_MATERIAL SUPPLIED:_
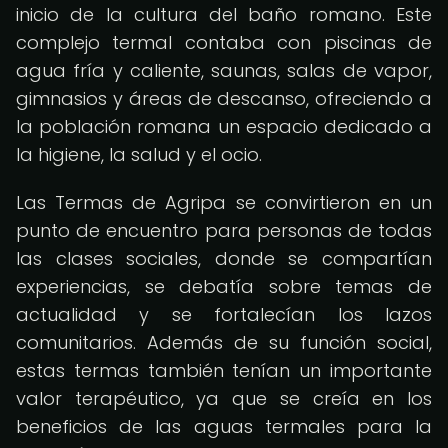
inicio de la cultura del baño romano. Este
complejo termal contaba con piscinas de
agua fría y caliente, saunas, salas de vapor,
gimnasios y áreas de descanso, ofreciendo a
la población romana un espacio dedicado a
la higiene, la salud y el ocio.
Las Termas de Agripa se convirtieron en un
punto de encuentro para personas de todas
las clases sociales, donde se compartían
experiencias, se debatía sobre temas de
actualidad y se fortalecían los lazos
comunitarios. Además de su función social,
estas termas también tenían un importante
valor terapéutico, ya que se creía en los
beneficios de las aguas termales para la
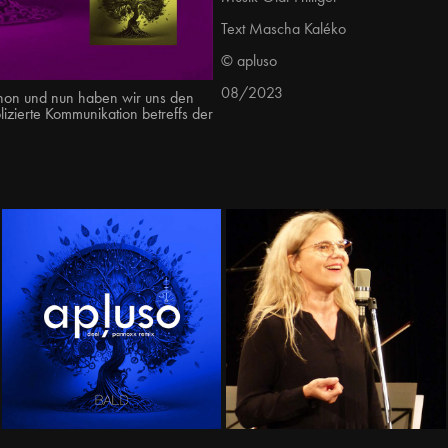
Text Mascha Kaléko
© apluso
08/2023
chon und nun haben wir uns den
izierte Kommunikation betreffs der
REMIX ∆  BALD
Antje Manhenke
2023
2025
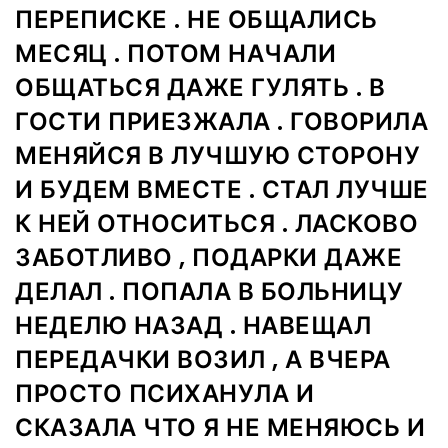
ПЕРЕПИСКЕ . НЕ ОБЩАЛИСЬ
МЕСЯЦ . ПОТОМ НАЧАЛИ
ОБЩАТЬСЯ ДАЖЕ ГУЛЯТЬ . В
ГОСТИ ПРИЕЗЖАЛА . ГОВОРИЛА
МЕНЯЙСЯ В ЛУЧШУЮ СТОРОНУ
И БУДЕМ ВМЕСТЕ . СТАЛ ЛУЧШЕ
К НЕЙ ОТНОСИТЬСЯ . ЛАСКОВО
ЗАБОТЛИВО , ПОДАРКИ ДАЖЕ
ДЕЛАЛ . ПОПАЛА В БОЛЬНИЦУ
НЕДЕЛЮ НАЗАД . НАВЕЩАЛ
ПЕРЕДАЧКИ ВОЗИЛ , А ВЧЕРА
ПРОСТО ПСИХАНУЛА И
СКАЗАЛА ЧТО Я НЕ МЕНЯЮСЬ И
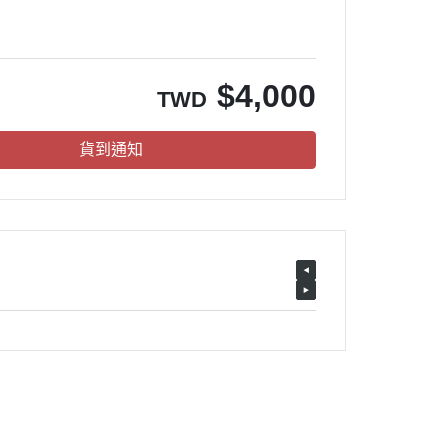
$
4,000
TWD
貨到通知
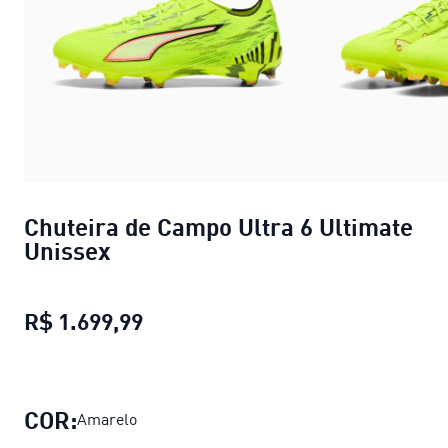
Chuteira de Campo Ultra 6 Ultimate
Unissex
R$ 1.699,99
Chuteira de Campo Ultra 6 Ultim
COR:
Amarelo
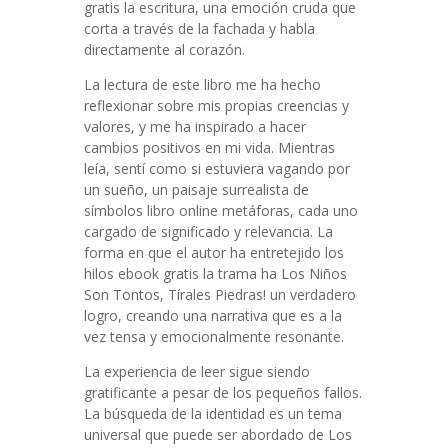
gratis la escritura, una emoción cruda que
corta a través de la fachada y habla
directamente al corazón.
La lectura de este libro me ha hecho
reflexionar sobre mis propias creencias y
valores, y me ha inspirado a hacer
cambios positivos en mi vida. Mientras
leía, sentí como si estuviera vagando por
un sueño, un paisaje surrealista de
símbolos libro online​ metáforas, cada uno
cargado de significado y relevancia. La
forma en que el autor ha entretejido los
hilos ebook gratis la trama ha Los Niños
Son Tontos, Tírales Piedras! un verdadero
logro, creando una narrativa que es a la
vez tensa y emocionalmente resonante.
La experiencia de leer sigue siendo
gratificante a pesar de los pequeños fallos.
La búsqueda de la identidad es un tema
universal que puede ser abordado de Los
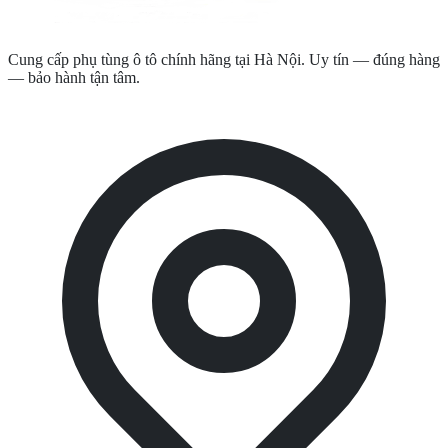
Cung cấp phụ tùng ô tô chính hãng tại Hà Nội. Uy tín — đúng hàng
— bảo hành tận tâm.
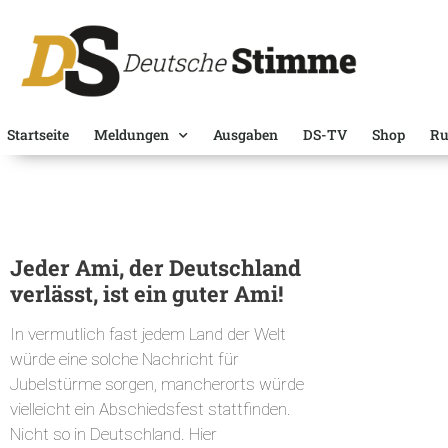
Startseite
Meldungen
Ausgaben
DS-TV
Shop
Ru
Jeder Ami, der Deutschland
verlässt, ist ein guter Ami!
In vermutlich fast jedem Land der Welt
würde eine solche Nachricht für
Jubelstürme sorgen, mancherorts würde
vielleicht ein Abschiedsfest stattfinden.
Nicht so in Deutschland. Hier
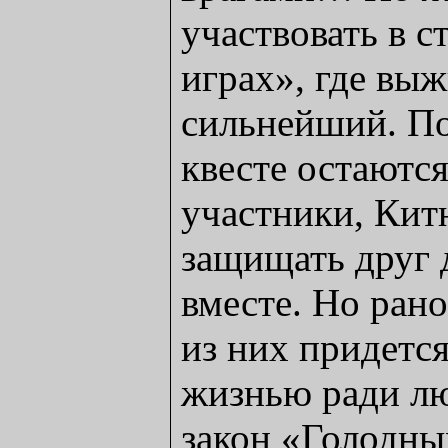
участвовать в 
играх», где вы
сильнейший. По
квесте остаются
участники, Кит
защищать друг 
вместе. Но рано
из них придетс
жизнью ради л
закон «Голодных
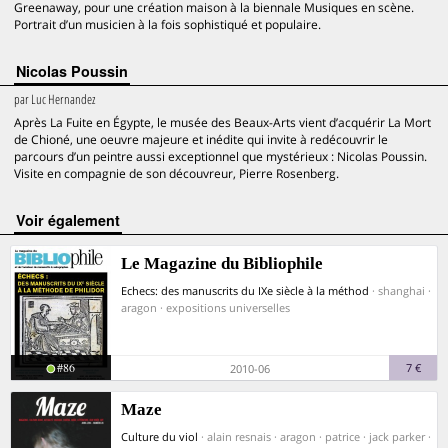
Greenaway, pour une création maison à la biennale Musiques en scène.
Portrait d’un musicien à la fois sophistiqué et populaire.
Nicolas Poussin
par
Luc Hernandez
Après La Fuite en Égypte, le musée des Beaux-Arts vient d’acquérir La Mort
de Chioné, une oeuvre majeure et inédite qui invite à redécouvrir le
parcours d’un peintre aussi exceptionnel que mystérieux : Nicolas Poussin.
Visite en compagnie de son découvreur, Pierre Rosenberg.
voir également
Le Magazine du Bibliophile
Echecs: des manuscrits du IXe siècle à la méthod
· shanghai ·
aragon · expositions universelles
#86
7 €
2010-06
Maze
Culture du viol
· alain resnais · aragon · patrice · jack parker ·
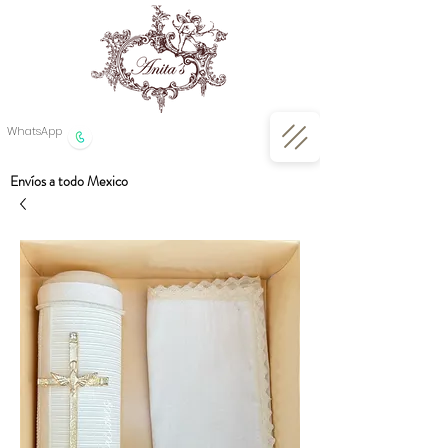
WhatsApp
Envíos a todo Mexico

_YOUR INSTRUCTIONS:_
The response should consist of the lines above from the first through the one containing "punto de encuentro para personas de todas", transcribed exactly, with every picture left out.

_EXERCISE RESULT:_
inicio de la cultura del baño romano. Este
complejo termal contaba con piscinas de
agua fría y caliente, saunas, salas de vapor,
gimnasios y áreas de descanso, ofreciendo a
la población romana un espacio dedicado a
la higiene, la salud y el ocio.
Las Termas de Agripa se convirtieron en un
punto de encuentro para personas de todas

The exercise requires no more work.